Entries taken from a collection
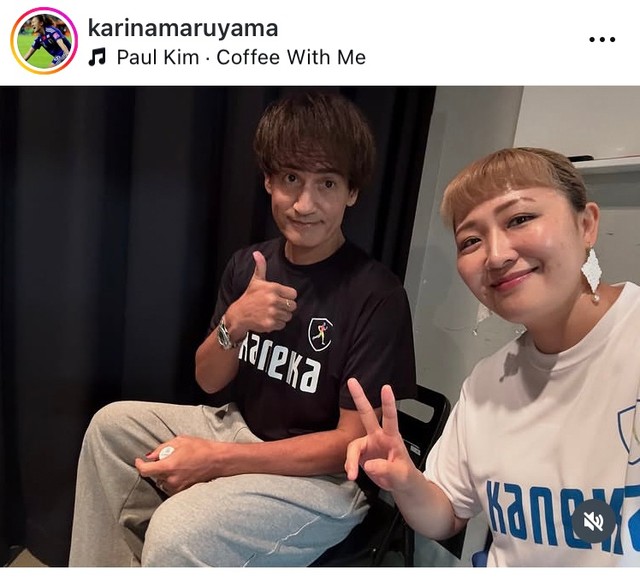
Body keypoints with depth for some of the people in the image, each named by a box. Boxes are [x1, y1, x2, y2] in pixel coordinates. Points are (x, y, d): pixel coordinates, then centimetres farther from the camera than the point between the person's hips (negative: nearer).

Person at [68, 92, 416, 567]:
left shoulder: (377, 294, -21)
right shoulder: (250, 264, -3)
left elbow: (354, 442, -18)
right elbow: (209, 381, 3)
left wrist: (216, 459, -20)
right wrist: (233, 324, -19)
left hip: (326, 477, -6)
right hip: (244, 430, 6)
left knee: (175, 532, -26)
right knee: (112, 425, 3)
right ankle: (104, 564, 20)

### WHAT THE EXERCISE ASKS
Extract every line from the one with "right wrist: (233, 324, -19)" down to the final line above, both included, exactly as written.

### EXPECTED ANSWER
right wrist: (233, 324, -19)
left hip: (326, 477, -6)
right hip: (244, 430, 6)
left knee: (175, 532, -26)
right knee: (112, 425, 3)
right ankle: (104, 564, 20)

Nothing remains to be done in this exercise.